Source data:
=== Section Start ===

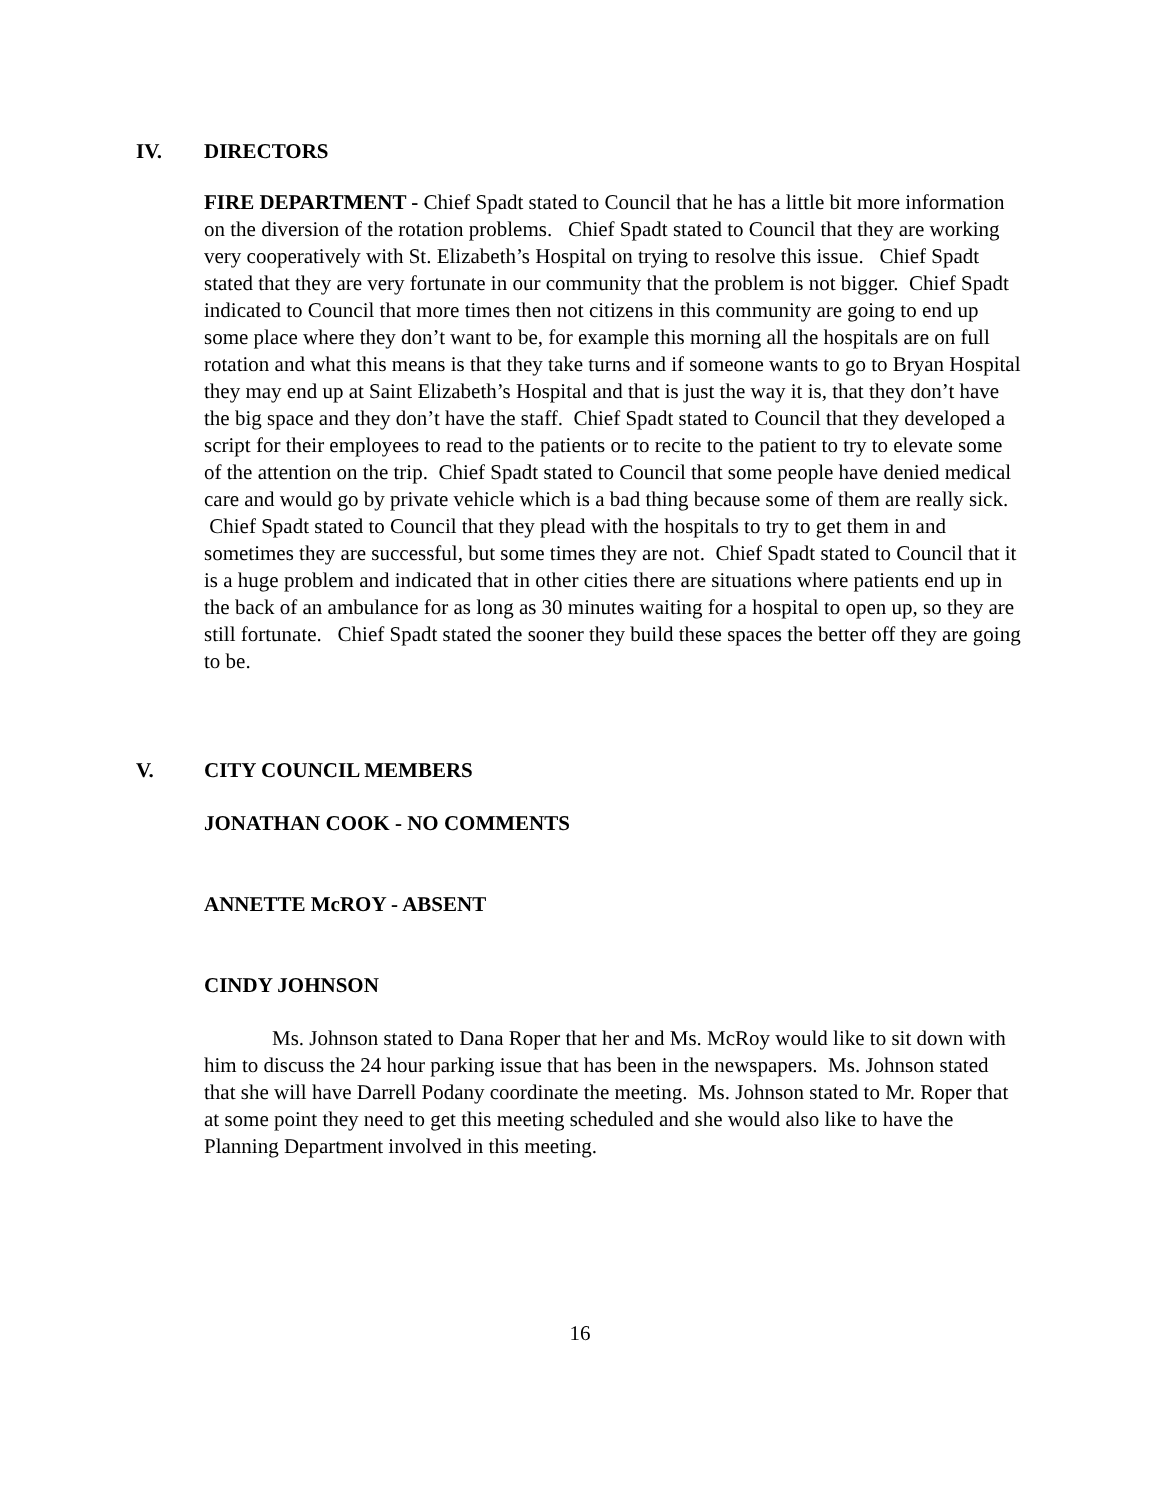IV. DIRECTORS
FIRE DEPARTMENT - Chief Spadt stated to Council that he has a little bit more information on the diversion of the rotation problems. Chief Spadt stated to Council that they are working very cooperatively with St. Elizabeth’s Hospital on trying to resolve this issue. Chief Spadt stated that they are very fortunate in our community that the problem is not bigger. Chief Spadt indicated to Council that more times then not citizens in this community are going to end up some place where they don’t want to be, for example this morning all the hospitals are on full rotation and what this means is that they take turns and if someone wants to go to Bryan Hospital they may end up at Saint Elizabeth’s Hospital and that is just the way it is, that they don’t have the big space and they don’t have the staff. Chief Spadt stated to Council that they developed a script for their employees to read to the patients or to recite to the patient to try to elevate some of the attention on the trip. Chief Spadt stated to Council that some people have denied medical care and would go by private vehicle which is a bad thing because some of them are really sick. Chief Spadt stated to Council that they plead with the hospitals to try to get them in and sometimes they are successful, but some times they are not. Chief Spadt stated to Council that it is a huge problem and indicated that in other cities there are situations where patients end up in the back of an ambulance for as long as 30 minutes waiting for a hospital to open up, so they are still fortunate. Chief Spadt stated the sooner they build these spaces the better off they are going to be.
V. CITY COUNCIL MEMBERS
JONATHAN COOK - NO COMMENTS
ANNETTE McROY - ABSENT
CINDY JOHNSON
Ms. Johnson stated to Dana Roper that her and Ms. McRoy would like to sit down with him to discuss the 24 hour parking issue that has been in the newspapers. Ms. Johnson stated that she will have Darrell Podany coordinate the meeting. Ms. Johnson stated to Mr. Roper that at some point they need to get this meeting scheduled and she would also like to have the Planning Department involved in this meeting.
16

=== Section End ===

▶ [WHAT YOU NEED TO DO] Retype exactly the line with "CINDY JOHNSON" and each line after it until the records end, and include no other line.

▶ [SOLVED EXERCISE]
CINDY JOHNSON
Ms. Johnson stated to Dana Roper that her and Ms. McRoy would like to sit down with him to discuss the 24 hour parking issue that has been in the newspapers. Ms. Johnson stated that she will have Darrell Podany coordinate the meeting. Ms. Johnson stated to Mr. Roper that at some point they need to get this meeting scheduled and she would also like to have the Planning Department involved in this meeting.
16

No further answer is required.